I did my first postdoc between 2016 and 2018 at the Physics section of the University of Lille (France), where I specialised in the analysis of unstable species of astrophysical interest. A Juan de la Cierva contract allowed me to join the Molecular Astrophysics Group at CSIC under the supervision of Dr. José Cernicharo. There I worked for two and a half years on the detection of chemical species in space, as well as on the assembly of a new rotational spectroscopy system dedicated to astrophysics in the laboratory.

After a third one-year postdoc at the University of Lille, I was able to return to Spain and joined the University of Valladolid in 2022 with a María Zambrano excellence contract. I am currently working in the Plasma Spectroscopy and Supersonic Jets Group at UVa, together with Professor Alberto Lesarri, with the aim of deepening the astrophysical applications of rotational spectroscopy.

My research

I study the chemical-physical properties of molecules of biological and astrophysical interest in the gas phase using the latest rotational spectroscopy technologies. In this way, it is possible to experimentally determine the three-dimensional molecular structure, the electrical and magnetic properties and the intra- and intermolecular interactions that condition molecular activity. The ultimate goal of this work is to understand and rationalise the macroscopic and functional properties of molecules of biological or astrophysical interest.

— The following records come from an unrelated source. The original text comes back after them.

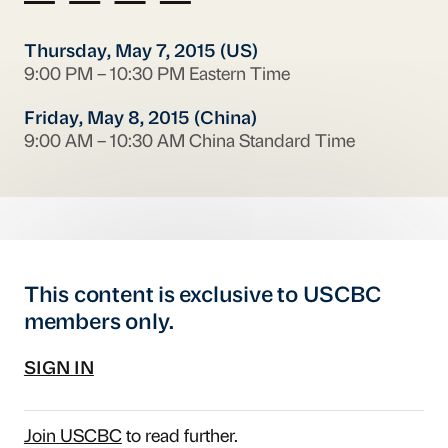
Thursday, May 7, 2015 (US)
9:00 PM – 10:30 PM Eastern Time
Friday, May 8, 2015 (China)
9:00 AM – 10:30 AM China Standard Time
This content is exclusive to USCBC
members only.
SIGN IN
Join USCBC
to read further.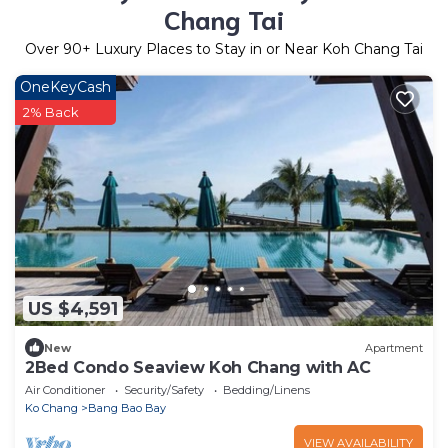
Chang Tai
Over
90
+ Luxury Places to Stay in or Near Koh Chang Tai
OneKeyCash
2% Back
US $4,591
New
Apartment
2Bed Condo Seaview Koh Chang with AC
Air Conditioner
Security/Safety
Bedding/Linens
Ko Chang
Bang Bao Bay
VIEW AVAILABILITY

In addition, in this process I generate precise spectroscopic data of chemical species that are analogous to their "fingerprints". Through these spectroscopic data, the presence of these chemical species in any environment can be identified. This is the methodology I use, for example, for the identification of molecules in interstellar and circumstellar space, and can also be extended to atmospheric or industrial research.

My scientific vision is based on the development and application of new instrumentation and analytical methods in the field of rotational spectroscopy, in order to allow a better understanding of chemical composition and evolution, whether in space, in the atmosphere or in the biological or industrial environment.